Former president of the Illinois Central railroad 1841-1912

James Theodore Harahan (1841–1912) was an American businessman. He was the president of the Illinois Central Railroad from 1906 to 1911.

==Early life==
Harahan was born on January 12, 1841, in Lowell, Massachusetts, the son of Thomas Harahan and Ann née McCuen of Scotch-Irish ancestry, both immigrants from Ireland.

==Career==
Harahan worked for railroad companies as a young man, including as a brakeman, eventually becoming president of the Illinois Central Railroad from November 7, 1906, to 1911, succeeding Stuyvesant Fish.

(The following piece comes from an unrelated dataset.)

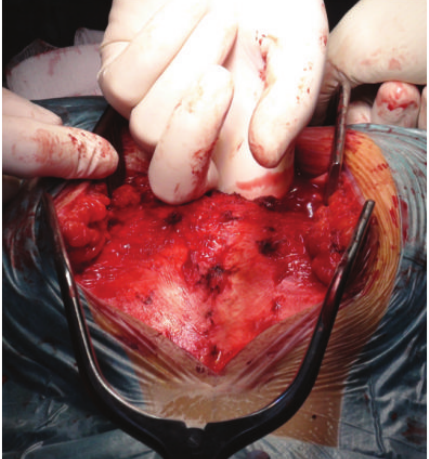
Figure 5: Initial finger dissection used to mobilize the rectum.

Harahan served as a captain in the Union Army during the American Civil War.

==Personal life==
Harahan married to Mary Kehoe of New Orleans, Louisiana in 1866. Four children were born of this marriage including his son, William Johnson Harahan, who was born in Nashville, Tennessee, on December 22, 1867, and was twice president of the Chesapeake and Ohio Railway; he died of natural causes in 1937 in Clifton Forge, Virginia.

Mary died in 1897. Harahan's second marriage was to Mary N. Mallory of Montgomery County, Tennessee on April 14, 1899.

==Death and legacy==
James Harahan was killed in a train accident, in his own private railroad car, on January 22, 1912, in Kinmundy, Illinois, while en route to Memphis, Tennessee, with three other railroad executives. They were traveling to a meeting to discuss the building of a railroad bridge across the Mississippi River at Memphis. The bridge was later named Harahan Bridge when it opened in 1916. The four men were sleeping in the private car which was at the end of the train. They were struck from behind by the engine of Train No. 3, The Seminole Limited. The locomotive pulling Harahan's car was previously driven by legendary railroad engineer Casey Jones during the fatal collision of April 30, 1900, in Vaughn, Mississippi, in which Jones was killed. The city of Harahan, Louisiana, is also named after him.

Harahan is buried at Forest Hill Cemetery in Memphis, Tennessee.